Start of GIVEN PASSAGE

PKM Kiteman9 years ago
Don't remind me... I saw my first Christmas cake of the year when I went shopping yesterday. Although much of that is before my time I do remember an age of four TV channels and renting VHS tapes, no MP3s, personal CD players being expensive, the internet being for "techies", regarding peanut allergy and asthma as unusual and playing outside in the mud. I even (just about) remember sideways baseball caps being cool thanks to E17... I'm going to start Instructables Old Gits Anonymous where we can reminisce about life before the internet, on the internet. It's going to be an ironic sort of society.
Goodhart PKM9 years ago
b4 the internet ? How about before the desktop computer? Or better yet, before the Digital computers became popular? I wear a watch that has more computing power then some of the first. I remember having to do some "analog" programming of a computer (you didn't type anything into a console, you unplugged wires and plugged them in elsewhere to program them). Can anyone say: Assembly language, or machine language? The breed is dying off.....not to mention COBOL programmers....anyone remember SNOBAL? LOL
Phooey, real programmers use punch cards and pure binary. ;)

End of GIVEN PASSAGE

**WHAT TO WORK ON**
(a) Could you repeat the stretch of the nostalgia thread from "Goodhart PKM9 years ago" through "pure binary. ;)"?
(b) Can you pick up the nostalgia thread after its final comment and keep it going?
The lines that come next are from a separate source.

Start of PROVIDED RECORDS

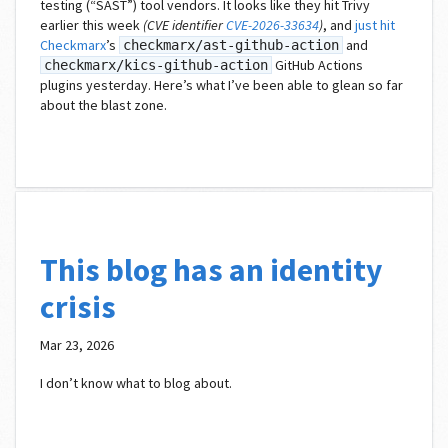
testing (“SAST”) tool vendors. It looks like they hit Trivy
earlier this week
(CVE identifier
CVE-2026-33634
)
, and
just hit
Checkmarx
’s
and
checkmarx/ast-github-action
GitHub Actions
checkmarx/kics-github-action
plugins yesterday. Here’s what I’ve been able to glean so far
about the blast zone.
This blog has an identity
crisis
Mar 23, 2026
I don’t know what to blog about.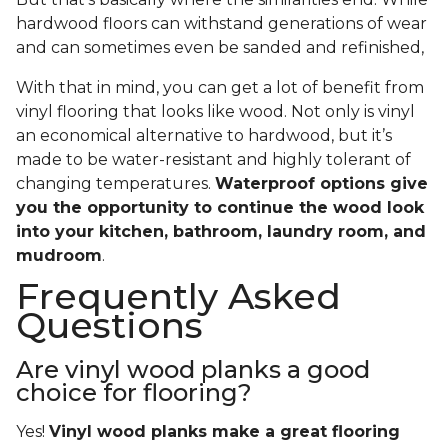
hardwood floors can withstand generations of wear
and can sometimes even be sanded and refinished,
With that in mind, you can get a lot of benefit from
vinyl flooring that looks like wood. Not only is vinyl
an economical alternative to hardwood, but it’s
made to be water-resistant and highly tolerant of
changing temperatures.
Waterproof options give
you the opportunity to continue the wood look
into your kitchen, bathroom, laundry room, and
mudroom
.
Frequently Asked
Questions
Are vinyl wood planks a good
choice for flooring?
Yes!
Vinyl wood planks make a great flooring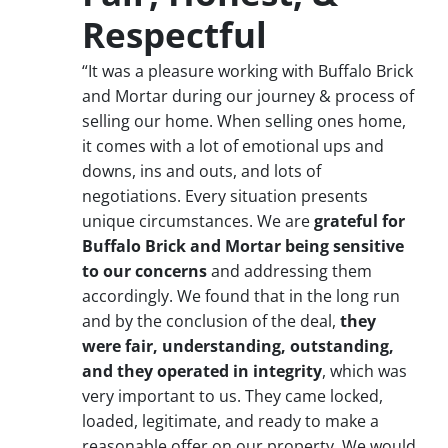
Respectful
“It was a pleasure working with Buffalo Brick
and Mortar during our journey & process of
selling our home. When selling ones home,
it comes with a lot of emotional ups and
downs, ins and outs, and lots of
negotiations. Every situation presents
unique circumstances. We are
grateful for
Buffalo Brick and Mortar being sensitive
to our concerns
and addressing them
accordingly. We found that in the long run
and by the conclusion of the deal,
they
were fair, understanding, outstanding,
and they operated in integrity
, which was
very important to us. They came locked,
loaded, legitimate, and ready to make a
reasonable offer on our property. We would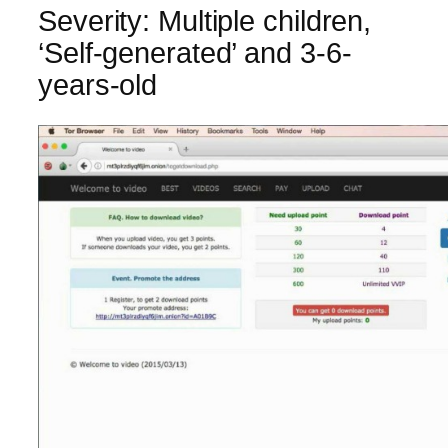
Severity: Multiple children,
‘Self-generated’ and 3-6-
years-old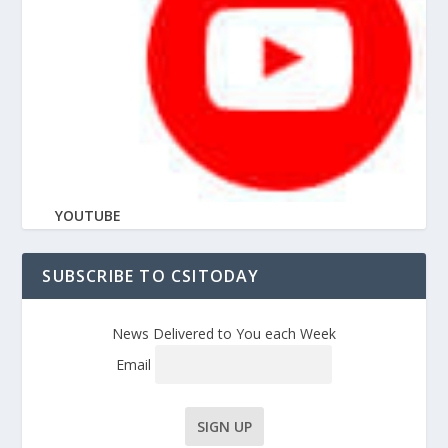
YOUTUBE
SUBSCRIBE TO CSITODAY
News Delivered to You each Week
Email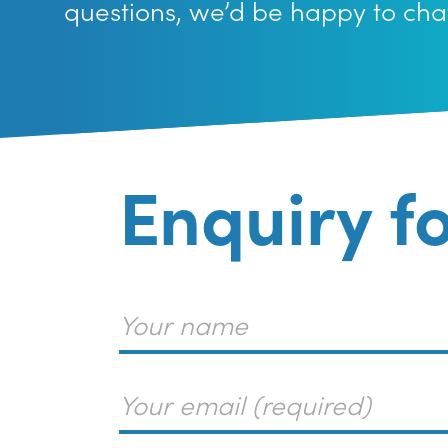
questions, we’d be happy to cha
Enquiry f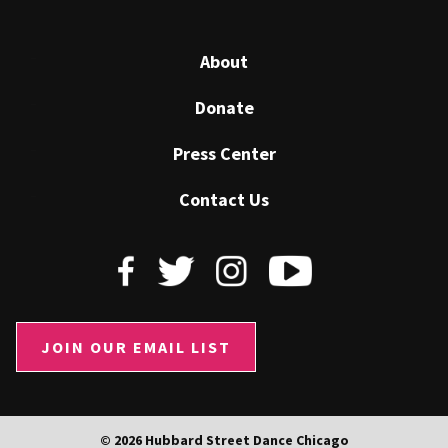
About
Donate
Press Center
Contact Us
JOIN OUR EMAIL LIST
© 2026 Hubbard Street Dance Chicago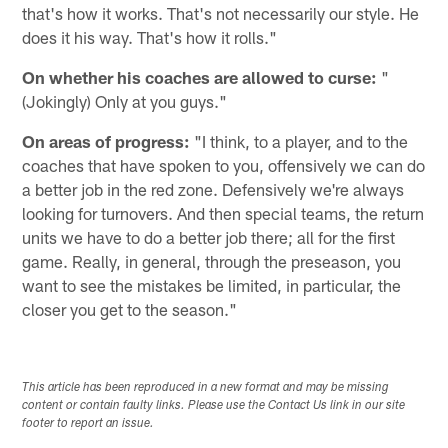
that's how it works. That's not necessarily our style. He
does it his way. That's how it rolls."
On whether his coaches are allowed to curse:
"
(Jokingly) Only at you guys."
On areas of progress:
"I think, to a player, and to the
coaches that have spoken to you, offensively we can do
a better job in the red zone. Defensively we're always
looking for turnovers. And then special teams, the return
units we have to do a better job there; all for the first
game. Really, in general, through the preseason, you
want to see the mistakes be limited, in particular, the
closer you get to the season."
This article has been reproduced in a new format and may be missing
content or contain faulty links. Please use the Contact Us link in our site
footer to report an issue.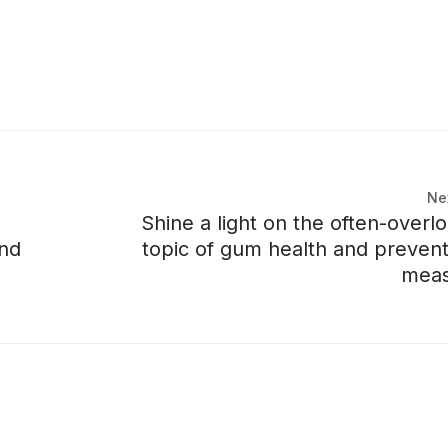
Ne
Shine a light on the often-overl
and
topic of gum health and prevent
meas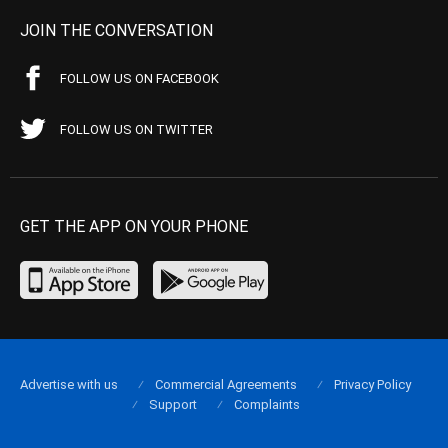
JOIN THE CONVERSATION
FOLLOW US ON FACEBOOK
FOLLOW US ON TWITTER
GET THE APP ON YOUR PHONE
Advertise with us
Commercial Agreements
Privacy Policy
Support
Complaints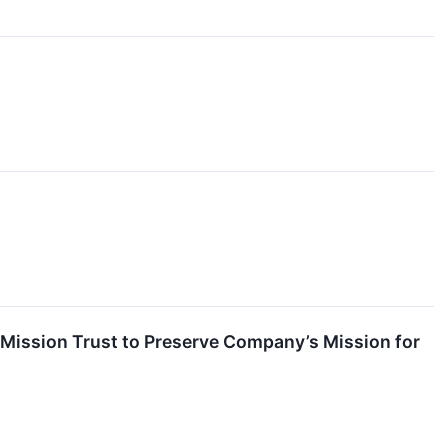
 Mission Trust to Preserve Company’s Mission for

End of PROVIDED RECORDS

**ANSWERS GIVEN**
(a)
Goodhart PKM9 years ago
b4 the internet ? How about before the desktop computer? Or better yet, before the Digital computers became popular? I wear a watch that has more computing power then some of the first. I remember having to do some "analog" programming of a computer (you didn't type anything into a console, you unplugged wires and plugged them in elsewhere to program them). Can anyone say: Assembly language, or machine language? The breed is dying off.....not to mention COBOL programmers....anyone remember SNOBAL? LOL
Phooey, real programmers use punch cards and pure binary. ;)

(b)
Hmm, have you ever programmed an ANALOG computer? hmmm? LOL Jumper wires were used.....that's programming *snicker*
Yeah, well, well, REAL programmers don't use these sissy wires and electricity, they use kernels of corn! That's REAL programming!
No, no, no! The kernels are what you do the programming in order to construct. You know those weird popping noises you hear inside your Linux machine? That's the kernel(s) running all your processes.
Hmm, so if the machine overheats do you get popped kernels?